▶ _WHAT THE EXERCISE ASKS_:
Can you change "series" to "data set" in the lines running from the one containing "What is the ratio" through the last line, inclusive, keeping everything else the same and leaving out the pictures?
%%
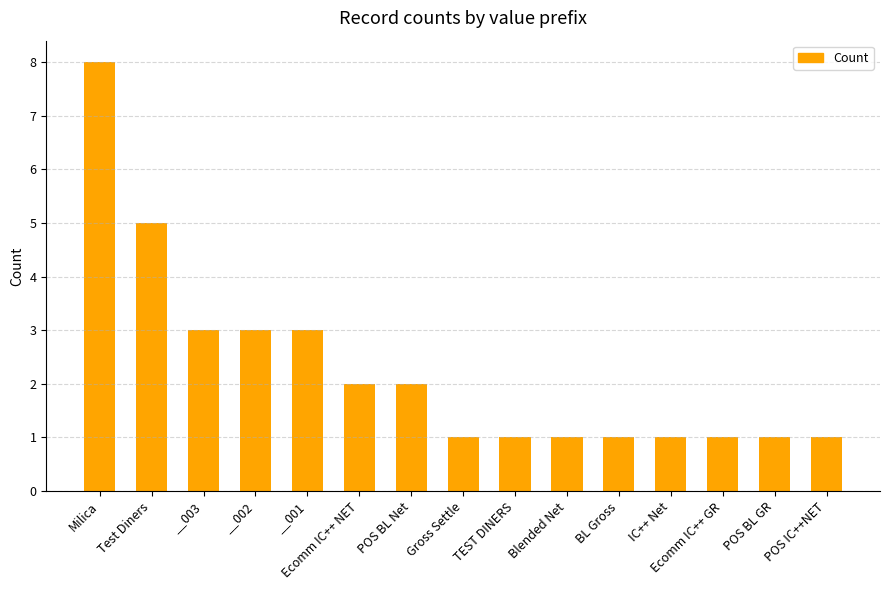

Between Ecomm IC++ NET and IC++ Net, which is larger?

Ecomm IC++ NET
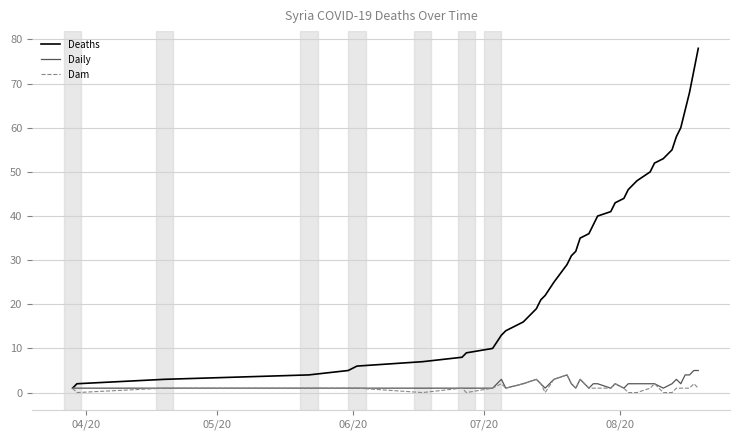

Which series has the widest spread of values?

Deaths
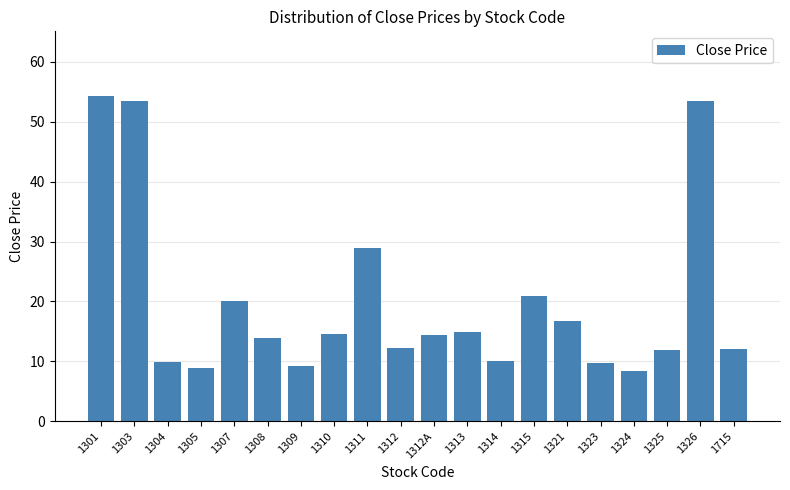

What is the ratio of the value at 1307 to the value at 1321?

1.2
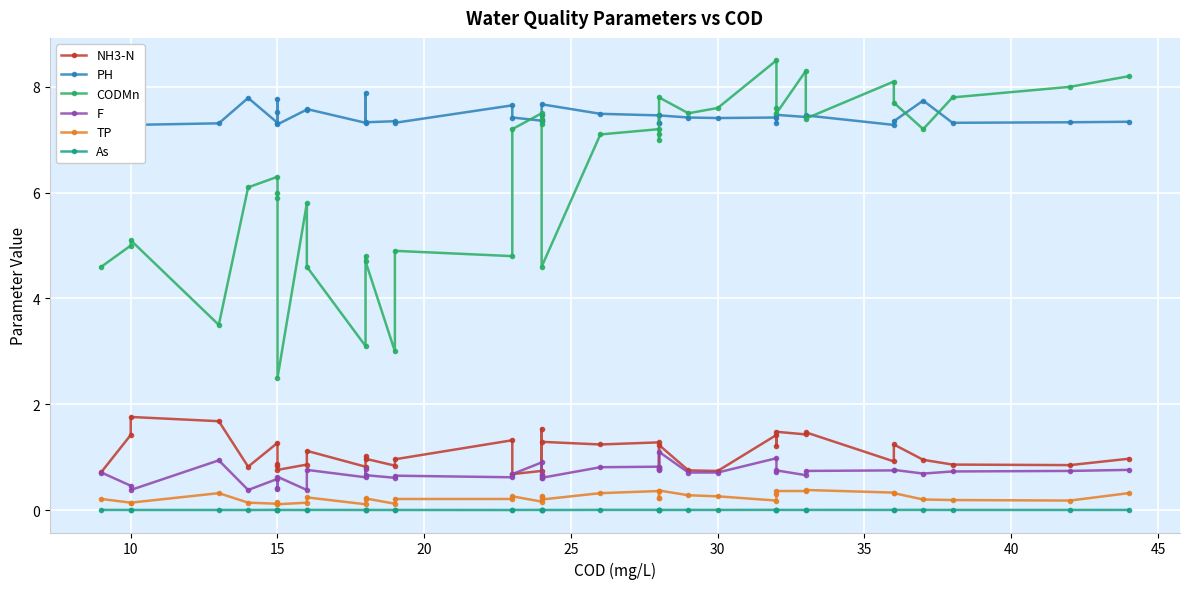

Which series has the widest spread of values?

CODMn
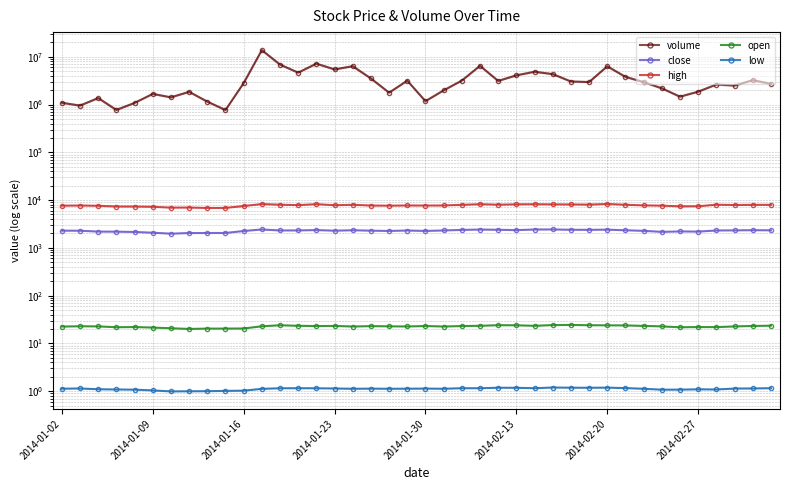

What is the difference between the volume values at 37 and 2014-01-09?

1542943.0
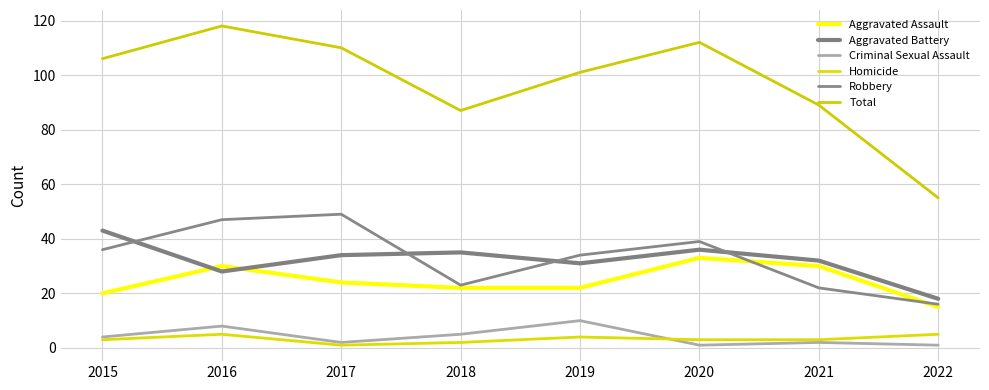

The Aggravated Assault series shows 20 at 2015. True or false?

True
%%
▶ _YOUR SOLUTION_:
What is the ratio of the value at 1307 to the value at 1321?

1.2

Which data set has the widest spread of values?

CODMn

What is the difference between the volume values at 37 and 2014-01-09?

1542943.0

The Aggravated Assault data set shows 20 at 2015. True or false?

True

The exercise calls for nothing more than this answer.